§ **WORK REQUEST**
Print nothing but the lines below starting at the line that holds "Recent Posts" and ending at the line that holds "LIÊN KẾT MẠNG XÃ HỘI", including both, each exactly as written.

Dataset entries:
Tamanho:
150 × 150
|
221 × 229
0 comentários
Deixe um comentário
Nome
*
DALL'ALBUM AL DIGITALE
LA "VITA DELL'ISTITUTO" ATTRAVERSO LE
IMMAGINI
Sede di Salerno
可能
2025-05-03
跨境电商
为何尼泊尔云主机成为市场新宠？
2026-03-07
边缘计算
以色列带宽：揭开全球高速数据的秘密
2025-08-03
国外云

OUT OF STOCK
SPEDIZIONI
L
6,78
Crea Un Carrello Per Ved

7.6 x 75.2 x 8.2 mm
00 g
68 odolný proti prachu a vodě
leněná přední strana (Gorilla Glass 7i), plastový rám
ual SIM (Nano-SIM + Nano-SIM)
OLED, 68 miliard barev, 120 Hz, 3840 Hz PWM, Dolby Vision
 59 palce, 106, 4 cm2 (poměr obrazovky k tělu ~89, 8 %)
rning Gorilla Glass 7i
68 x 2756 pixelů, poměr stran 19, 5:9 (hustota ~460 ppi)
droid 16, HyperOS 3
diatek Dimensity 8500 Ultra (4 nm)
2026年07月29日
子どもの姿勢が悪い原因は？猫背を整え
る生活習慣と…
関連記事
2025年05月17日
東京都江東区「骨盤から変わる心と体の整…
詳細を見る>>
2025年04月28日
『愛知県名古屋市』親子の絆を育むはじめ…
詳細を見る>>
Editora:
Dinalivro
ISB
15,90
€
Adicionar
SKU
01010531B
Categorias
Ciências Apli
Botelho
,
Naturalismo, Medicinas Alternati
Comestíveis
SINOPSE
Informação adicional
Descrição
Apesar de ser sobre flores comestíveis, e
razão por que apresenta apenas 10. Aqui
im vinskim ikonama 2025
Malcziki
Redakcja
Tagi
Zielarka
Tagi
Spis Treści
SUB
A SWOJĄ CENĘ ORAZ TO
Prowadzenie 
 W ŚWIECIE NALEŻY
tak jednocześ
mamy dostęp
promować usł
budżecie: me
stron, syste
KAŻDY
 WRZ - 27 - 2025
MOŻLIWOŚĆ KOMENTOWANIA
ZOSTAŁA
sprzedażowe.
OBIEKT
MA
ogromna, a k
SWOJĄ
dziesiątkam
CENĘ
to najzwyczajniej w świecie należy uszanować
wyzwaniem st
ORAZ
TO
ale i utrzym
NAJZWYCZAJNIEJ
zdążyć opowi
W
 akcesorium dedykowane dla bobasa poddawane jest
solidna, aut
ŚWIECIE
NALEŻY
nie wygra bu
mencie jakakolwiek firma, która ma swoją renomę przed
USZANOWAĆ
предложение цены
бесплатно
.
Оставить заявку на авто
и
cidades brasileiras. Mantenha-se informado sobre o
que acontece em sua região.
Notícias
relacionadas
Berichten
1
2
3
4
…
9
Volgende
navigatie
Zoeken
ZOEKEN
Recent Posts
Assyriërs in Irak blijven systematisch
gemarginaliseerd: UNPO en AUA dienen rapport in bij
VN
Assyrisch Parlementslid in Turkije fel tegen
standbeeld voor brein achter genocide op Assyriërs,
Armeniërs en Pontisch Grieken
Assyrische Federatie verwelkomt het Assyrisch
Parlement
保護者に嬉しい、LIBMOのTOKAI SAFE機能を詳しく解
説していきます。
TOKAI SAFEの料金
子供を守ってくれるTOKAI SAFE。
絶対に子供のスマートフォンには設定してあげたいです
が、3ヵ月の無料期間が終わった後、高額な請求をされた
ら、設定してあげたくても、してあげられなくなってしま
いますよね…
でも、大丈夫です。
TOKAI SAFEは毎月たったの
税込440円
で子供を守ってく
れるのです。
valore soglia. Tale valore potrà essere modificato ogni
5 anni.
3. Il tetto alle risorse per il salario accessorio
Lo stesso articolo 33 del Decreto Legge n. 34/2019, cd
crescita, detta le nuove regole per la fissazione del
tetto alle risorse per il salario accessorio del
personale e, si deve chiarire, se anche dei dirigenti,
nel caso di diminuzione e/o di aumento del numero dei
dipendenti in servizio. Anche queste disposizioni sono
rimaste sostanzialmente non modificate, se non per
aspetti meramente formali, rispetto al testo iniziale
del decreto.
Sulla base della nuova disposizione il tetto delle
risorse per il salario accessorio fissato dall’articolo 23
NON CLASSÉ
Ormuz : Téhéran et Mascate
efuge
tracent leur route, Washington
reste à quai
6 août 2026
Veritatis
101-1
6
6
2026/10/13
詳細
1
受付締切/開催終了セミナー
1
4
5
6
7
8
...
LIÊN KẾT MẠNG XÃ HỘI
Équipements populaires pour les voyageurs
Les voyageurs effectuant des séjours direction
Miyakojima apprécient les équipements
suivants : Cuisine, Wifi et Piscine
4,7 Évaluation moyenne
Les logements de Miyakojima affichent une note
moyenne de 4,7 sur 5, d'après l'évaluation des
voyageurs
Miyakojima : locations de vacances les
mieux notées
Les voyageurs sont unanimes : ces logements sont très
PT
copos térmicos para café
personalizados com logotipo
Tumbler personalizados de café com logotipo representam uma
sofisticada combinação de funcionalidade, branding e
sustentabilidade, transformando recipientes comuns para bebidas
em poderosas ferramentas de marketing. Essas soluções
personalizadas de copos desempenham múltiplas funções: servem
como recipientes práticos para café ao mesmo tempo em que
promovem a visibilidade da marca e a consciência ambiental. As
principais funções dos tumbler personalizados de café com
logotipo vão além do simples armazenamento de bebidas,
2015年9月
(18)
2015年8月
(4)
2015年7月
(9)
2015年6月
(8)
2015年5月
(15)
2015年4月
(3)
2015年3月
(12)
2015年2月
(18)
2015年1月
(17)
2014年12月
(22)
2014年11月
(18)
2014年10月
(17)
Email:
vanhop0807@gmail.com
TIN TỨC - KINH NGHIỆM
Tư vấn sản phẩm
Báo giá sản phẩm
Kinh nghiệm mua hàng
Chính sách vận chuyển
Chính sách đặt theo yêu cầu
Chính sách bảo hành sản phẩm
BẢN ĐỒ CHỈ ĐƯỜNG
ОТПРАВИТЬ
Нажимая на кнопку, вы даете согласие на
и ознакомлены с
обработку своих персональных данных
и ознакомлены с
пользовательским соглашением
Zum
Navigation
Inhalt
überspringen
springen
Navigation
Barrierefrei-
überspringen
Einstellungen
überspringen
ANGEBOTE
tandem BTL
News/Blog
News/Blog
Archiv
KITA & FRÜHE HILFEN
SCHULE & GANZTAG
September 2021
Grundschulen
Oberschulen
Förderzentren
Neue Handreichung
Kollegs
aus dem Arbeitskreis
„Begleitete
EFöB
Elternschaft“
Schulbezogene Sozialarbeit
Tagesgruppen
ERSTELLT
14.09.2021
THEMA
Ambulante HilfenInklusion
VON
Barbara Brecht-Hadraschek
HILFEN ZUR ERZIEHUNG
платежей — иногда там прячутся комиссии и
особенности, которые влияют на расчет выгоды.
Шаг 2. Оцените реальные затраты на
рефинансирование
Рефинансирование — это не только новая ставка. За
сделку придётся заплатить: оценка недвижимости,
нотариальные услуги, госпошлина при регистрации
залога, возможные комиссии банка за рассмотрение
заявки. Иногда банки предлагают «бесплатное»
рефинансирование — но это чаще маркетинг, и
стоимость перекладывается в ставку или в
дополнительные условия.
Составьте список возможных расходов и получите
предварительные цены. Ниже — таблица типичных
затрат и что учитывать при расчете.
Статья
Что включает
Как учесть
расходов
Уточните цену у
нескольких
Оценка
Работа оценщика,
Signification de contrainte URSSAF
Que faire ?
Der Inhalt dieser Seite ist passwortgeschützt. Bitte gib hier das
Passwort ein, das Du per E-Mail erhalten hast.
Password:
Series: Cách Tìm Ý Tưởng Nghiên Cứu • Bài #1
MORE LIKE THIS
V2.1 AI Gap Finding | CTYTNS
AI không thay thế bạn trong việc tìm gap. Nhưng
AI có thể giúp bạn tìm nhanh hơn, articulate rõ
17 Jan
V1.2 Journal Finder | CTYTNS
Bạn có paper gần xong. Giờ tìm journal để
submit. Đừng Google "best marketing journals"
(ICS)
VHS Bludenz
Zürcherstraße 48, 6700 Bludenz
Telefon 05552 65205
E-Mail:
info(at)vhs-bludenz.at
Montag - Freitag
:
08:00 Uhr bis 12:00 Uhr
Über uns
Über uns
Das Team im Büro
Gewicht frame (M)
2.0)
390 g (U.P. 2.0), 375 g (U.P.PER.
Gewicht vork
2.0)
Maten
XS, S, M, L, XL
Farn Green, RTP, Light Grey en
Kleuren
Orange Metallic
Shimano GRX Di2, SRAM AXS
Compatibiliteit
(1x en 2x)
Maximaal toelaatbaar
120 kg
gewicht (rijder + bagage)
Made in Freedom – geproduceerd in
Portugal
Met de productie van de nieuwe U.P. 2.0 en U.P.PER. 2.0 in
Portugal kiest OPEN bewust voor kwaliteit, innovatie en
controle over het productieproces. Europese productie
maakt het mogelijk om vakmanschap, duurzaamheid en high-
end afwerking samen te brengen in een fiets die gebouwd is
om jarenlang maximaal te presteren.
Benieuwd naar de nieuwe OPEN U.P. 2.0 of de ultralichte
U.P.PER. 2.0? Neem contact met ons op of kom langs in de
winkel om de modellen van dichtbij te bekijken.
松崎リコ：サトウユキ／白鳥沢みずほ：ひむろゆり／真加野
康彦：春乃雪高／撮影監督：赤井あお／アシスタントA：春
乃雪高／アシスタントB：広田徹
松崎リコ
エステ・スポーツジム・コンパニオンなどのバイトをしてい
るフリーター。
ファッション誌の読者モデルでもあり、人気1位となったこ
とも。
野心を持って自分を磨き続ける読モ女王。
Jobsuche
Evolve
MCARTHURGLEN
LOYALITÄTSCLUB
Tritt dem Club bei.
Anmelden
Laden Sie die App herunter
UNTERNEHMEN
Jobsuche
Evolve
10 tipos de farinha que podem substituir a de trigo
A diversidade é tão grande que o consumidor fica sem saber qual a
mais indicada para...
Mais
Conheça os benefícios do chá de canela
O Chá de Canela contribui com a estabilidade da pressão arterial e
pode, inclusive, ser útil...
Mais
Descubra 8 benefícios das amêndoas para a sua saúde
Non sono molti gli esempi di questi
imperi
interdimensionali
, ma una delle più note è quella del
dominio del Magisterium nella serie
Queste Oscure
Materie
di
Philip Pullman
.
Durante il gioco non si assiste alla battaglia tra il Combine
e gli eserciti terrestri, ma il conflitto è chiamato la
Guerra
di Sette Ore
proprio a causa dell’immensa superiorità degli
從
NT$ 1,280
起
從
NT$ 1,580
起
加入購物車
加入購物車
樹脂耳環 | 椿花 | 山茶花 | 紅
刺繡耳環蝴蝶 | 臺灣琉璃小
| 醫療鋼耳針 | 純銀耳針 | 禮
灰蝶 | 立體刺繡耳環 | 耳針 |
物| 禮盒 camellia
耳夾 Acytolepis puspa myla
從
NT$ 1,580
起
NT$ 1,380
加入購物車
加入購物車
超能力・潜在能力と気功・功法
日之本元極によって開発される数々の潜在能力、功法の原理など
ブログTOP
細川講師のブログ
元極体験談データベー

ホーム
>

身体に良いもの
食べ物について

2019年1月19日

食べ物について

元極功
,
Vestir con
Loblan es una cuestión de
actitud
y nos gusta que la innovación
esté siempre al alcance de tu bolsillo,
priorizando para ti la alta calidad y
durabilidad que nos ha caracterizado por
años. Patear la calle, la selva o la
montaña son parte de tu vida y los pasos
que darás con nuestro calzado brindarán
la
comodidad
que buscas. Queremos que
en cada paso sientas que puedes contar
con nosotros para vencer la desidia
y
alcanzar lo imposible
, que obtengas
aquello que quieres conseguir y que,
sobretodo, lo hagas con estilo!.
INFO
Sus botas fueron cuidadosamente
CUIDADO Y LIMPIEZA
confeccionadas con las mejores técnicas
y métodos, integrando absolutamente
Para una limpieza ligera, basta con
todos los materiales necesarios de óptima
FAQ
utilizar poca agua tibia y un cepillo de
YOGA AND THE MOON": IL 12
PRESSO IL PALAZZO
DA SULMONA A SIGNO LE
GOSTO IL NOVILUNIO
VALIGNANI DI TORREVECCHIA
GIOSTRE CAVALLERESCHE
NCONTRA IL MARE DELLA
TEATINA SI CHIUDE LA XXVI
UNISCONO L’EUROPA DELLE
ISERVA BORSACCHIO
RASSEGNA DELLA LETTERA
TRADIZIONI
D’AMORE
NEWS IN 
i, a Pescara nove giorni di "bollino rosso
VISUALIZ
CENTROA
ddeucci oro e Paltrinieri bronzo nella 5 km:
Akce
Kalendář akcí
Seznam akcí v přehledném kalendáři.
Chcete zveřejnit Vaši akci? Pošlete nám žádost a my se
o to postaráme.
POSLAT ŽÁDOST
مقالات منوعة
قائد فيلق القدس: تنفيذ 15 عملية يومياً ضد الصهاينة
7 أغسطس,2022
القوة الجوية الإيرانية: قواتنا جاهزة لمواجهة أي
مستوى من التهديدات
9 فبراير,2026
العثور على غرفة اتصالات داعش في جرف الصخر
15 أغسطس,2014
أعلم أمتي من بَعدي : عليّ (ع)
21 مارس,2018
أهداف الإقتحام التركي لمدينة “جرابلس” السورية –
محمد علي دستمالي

§ **EXERCISE OUTPUT**
Recent Posts
Assyriërs in Irak blijven systematisch
gemarginaliseerd: UNPO en AUA dienen rapport in bij
VN
Assyrisch Parlementslid in Turkije fel tegen
standbeeld voor brein achter genocide op Assyriërs,
Armeniërs en Pontisch Grieken
Assyrische Federatie verwelkomt het Assyrisch
Parlement
保護者に嬉しい、LIBMOのTOKAI SAFE機能を詳しく解
説していきます。
TOKAI SAFEの料金
子供を守ってくれるTOKAI SAFE。
絶対に子供のスマートフォンには設定してあげたいです
が、3ヵ月の無料期間が終わった後、高額な請求をされた
ら、設定してあげたくても、してあげられなくなってしま
いますよね…
でも、大丈夫です。
TOKAI SAFEは毎月たったの
税込440円
で子供を守ってく
れるのです。
valore soglia. Tale valore potrà essere modificato ogni
5 anni.
3. Il tetto alle risorse per il salario accessorio
Lo stesso articolo 33 del Decreto Legge n. 34/2019, cd
crescita, detta le nuove regole per la fissazione del
tetto alle risorse per il salario accessorio del
personale e, si deve chiarire, se anche dei dirigenti,
nel caso di diminuzione e/o di aumento del numero dei
dipendenti in servizio. Anche queste disposizioni sono
rimaste sostanzialmente non modificate, se non per
aspetti meramente formali, rispetto al testo iniziale
del decreto.
Sulla base della nuova disposizione il tetto delle
risorse per il salario accessorio fissato dall’articolo 23
NON CLASSÉ
Ormuz : Téhéran et Mascate
efuge
tracent leur route, Washington
reste à quai
6 août 2026
Veritatis
101-1
6
6
2026/10/13
詳細
1
受付締切/開催終了セミナー
1
4
5
6
7
8
...
LIÊN KẾT MẠNG XÃ HỘI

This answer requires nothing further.